(Extract provided)
This collection is arranged as 3 series. Records are generally arranged by material type and chronologically thereafter. Series 1: Bertha Schaefer Gallery Records, 1909-1971 (0.8 linear feet; Box 1) Series 2: Bertha Schaefer Papers, 1914-1971 (2.6 linear feet; Boxes 1-3, 6-7, OV 8-9) Series 3: Scrapbooks, 1944-1975 (1.2 linear feet; Boxes 3-5)
Access Note / Rights:
Use of original papers requires an appointment.
The Bertha Schaefer papers and gallery records measure 4.6 linear feet and date from 1909-1975, with the bulk of the material dating from 1940-1965. The collection documents the Bertha Schaefer Gallery as well as Bertha Schaefer, the interior designer, through correspondence with artists and galleries, artist files, client files, exhibition material, printed material, financial material, biographical material, photographs, and six scrapbooks.
Bertha Schaefer papers and gallery records, 1909-1975, bulk 1940-1965. Archives of American Art, Smithsonian Institution.
Portions of the collection and materials lent for microfilming are available on 35mm microfilm reels N69-115, N69-126, N70-60, 42, 271, and 2129 at the Archives of American Art offices and through interlibrary loan. Researchers should note that the arrangement of material described in the container inventory does not reflect the arrangement of the collection on microfilm.

(Material for this exercise)
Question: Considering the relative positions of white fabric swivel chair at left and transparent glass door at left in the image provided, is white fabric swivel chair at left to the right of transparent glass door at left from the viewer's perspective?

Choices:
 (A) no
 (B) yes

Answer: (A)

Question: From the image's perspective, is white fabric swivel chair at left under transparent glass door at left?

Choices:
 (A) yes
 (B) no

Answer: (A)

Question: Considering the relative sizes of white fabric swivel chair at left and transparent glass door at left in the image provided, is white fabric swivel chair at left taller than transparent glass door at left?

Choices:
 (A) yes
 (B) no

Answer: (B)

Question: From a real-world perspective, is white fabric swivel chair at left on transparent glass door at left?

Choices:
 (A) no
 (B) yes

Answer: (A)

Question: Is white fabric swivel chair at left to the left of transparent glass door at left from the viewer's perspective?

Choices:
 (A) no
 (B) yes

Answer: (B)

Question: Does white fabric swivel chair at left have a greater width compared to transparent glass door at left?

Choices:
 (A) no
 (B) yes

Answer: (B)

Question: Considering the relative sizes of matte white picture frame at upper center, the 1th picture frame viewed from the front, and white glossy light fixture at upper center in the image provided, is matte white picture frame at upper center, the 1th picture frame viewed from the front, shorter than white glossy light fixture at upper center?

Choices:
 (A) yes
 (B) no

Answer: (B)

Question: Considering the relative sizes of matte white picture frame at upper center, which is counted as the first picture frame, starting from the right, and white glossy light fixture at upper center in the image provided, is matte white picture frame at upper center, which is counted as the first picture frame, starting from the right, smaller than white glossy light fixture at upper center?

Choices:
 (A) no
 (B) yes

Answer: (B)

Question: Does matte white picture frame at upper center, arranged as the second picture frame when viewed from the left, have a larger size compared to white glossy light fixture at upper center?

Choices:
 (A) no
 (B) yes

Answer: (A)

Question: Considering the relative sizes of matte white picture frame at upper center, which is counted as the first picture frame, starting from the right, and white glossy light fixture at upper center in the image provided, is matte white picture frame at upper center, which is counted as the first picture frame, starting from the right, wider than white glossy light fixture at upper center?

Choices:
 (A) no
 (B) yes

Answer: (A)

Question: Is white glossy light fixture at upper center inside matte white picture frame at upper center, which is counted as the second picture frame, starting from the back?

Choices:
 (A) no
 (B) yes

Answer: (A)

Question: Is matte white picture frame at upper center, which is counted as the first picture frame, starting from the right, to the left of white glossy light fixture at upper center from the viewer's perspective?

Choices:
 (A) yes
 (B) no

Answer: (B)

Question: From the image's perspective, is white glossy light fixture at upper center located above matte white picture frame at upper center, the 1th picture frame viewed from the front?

(Work order A) Based on the archival description, do these statements agree with it? (i) The collection is arranged as three series. (ii) Original papers can be consulted without an appointment. (iii) The collection includes six scrapbooks. Answer each with yes or no, and quote the words that decide it.
(Work order B) Output only the rows from the line with "Question: Is matte" up to and including the final line of the rows, unchanged.

(Response box A)
(i) Yes: "This collection is arranged as 3 series."
(ii) No: "Use of original papers requires an appointment."
(iii) Yes: "and six scrapbooks."

(Response box B)
Question: Is matte white picture frame at upper center, which is counted as the first picture frame, starting from the right, to the left of white glossy light fixture at upper center from the viewer's perspective?

Choices:
 (A) yes
 (B) no

Answer: (B)

Question: From the image's perspective, is white glossy light fixture at upper center located above matte white picture frame at upper center, the 1th picture frame viewed from the front?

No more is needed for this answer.